### Aim of the exercise
Please revise the following items, changing "ABC notation" to "ABC code" and leaving everything else as it is.

──────── Information supplied

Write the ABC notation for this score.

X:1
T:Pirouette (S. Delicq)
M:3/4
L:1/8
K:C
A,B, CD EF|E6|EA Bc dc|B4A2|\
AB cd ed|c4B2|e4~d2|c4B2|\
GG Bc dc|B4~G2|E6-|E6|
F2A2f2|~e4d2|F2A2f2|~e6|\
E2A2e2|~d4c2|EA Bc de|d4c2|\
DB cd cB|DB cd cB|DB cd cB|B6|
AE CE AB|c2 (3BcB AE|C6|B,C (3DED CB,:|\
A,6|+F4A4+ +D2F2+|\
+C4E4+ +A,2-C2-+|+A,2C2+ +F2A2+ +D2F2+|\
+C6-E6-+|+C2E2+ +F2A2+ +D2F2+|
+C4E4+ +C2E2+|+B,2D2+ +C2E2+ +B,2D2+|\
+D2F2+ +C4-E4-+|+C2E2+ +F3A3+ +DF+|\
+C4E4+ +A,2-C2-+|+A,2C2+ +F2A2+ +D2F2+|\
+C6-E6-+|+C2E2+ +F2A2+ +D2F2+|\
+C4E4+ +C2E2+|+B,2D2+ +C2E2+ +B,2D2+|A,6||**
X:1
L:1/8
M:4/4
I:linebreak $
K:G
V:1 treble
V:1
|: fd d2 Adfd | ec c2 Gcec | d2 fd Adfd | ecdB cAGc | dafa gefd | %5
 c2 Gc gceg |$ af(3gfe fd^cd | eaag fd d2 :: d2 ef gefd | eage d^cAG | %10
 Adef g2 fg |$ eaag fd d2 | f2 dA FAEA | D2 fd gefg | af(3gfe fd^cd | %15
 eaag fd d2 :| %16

────────────────

### The answer
Write the ABC code for this score.

X:1
T:Pirouette (S. Delicq)
M:3/4
L:1/8
K:C
A,B, CD EF|E6|EA Bc dc|B4A2|\
AB cd ed|c4B2|e4~d2|c4B2|\
GG Bc dc|B4~G2|E6-|E6|
F2A2f2|~e4d2|F2A2f2|~e6|\
E2A2e2|~d4c2|EA Bc de|d4c2|\
DB cd cB|DB cd cB|DB cd cB|B6|
AE CE AB|c2 (3BcB AE|C6|B,C (3DED CB,:|\
A,6|+F4A4+ +D2F2+|\
+C4E4+ +A,2-C2-+|+A,2C2+ +F2A2+ +D2F2+|\
+C6-E6-+|+C2E2+ +F2A2+ +D2F2+|
+C4E4+ +C2E2+|+B,2D2+ +C2E2+ +B,2D2+|\
+D2F2+ +C4-E4-+|+C2E2+ +F3A3+ +DF+|\
+C4E4+ +A,2-C2-+|+A,2C2+ +F2A2+ +D2F2+|\
+C6-E6-+|+C2E2+ +F2A2+ +D2F2+|\
+C4E4+ +C2E2+|+B,2D2+ +C2E2+ +B,2D2+|A,6||**
X:1
L:1/8
M:4/4
I:linebreak $
K:G
V:1 treble
V:1
|: fd d2 Adfd | ec c2 Gcec | d2 fd Adfd | ecdB cAGc | dafa gefd | %5
 c2 Gc gceg |$ af(3gfe fd^cd | eaag fd d2 :: d2 ef gefd | eage d^cAG | %10
 Adef g2 fg |$ eaag fd d2 | f2 dA FAEA | D2 fd gefg | af(3gfe fd^cd | %15
 eaag fd d2 :| %16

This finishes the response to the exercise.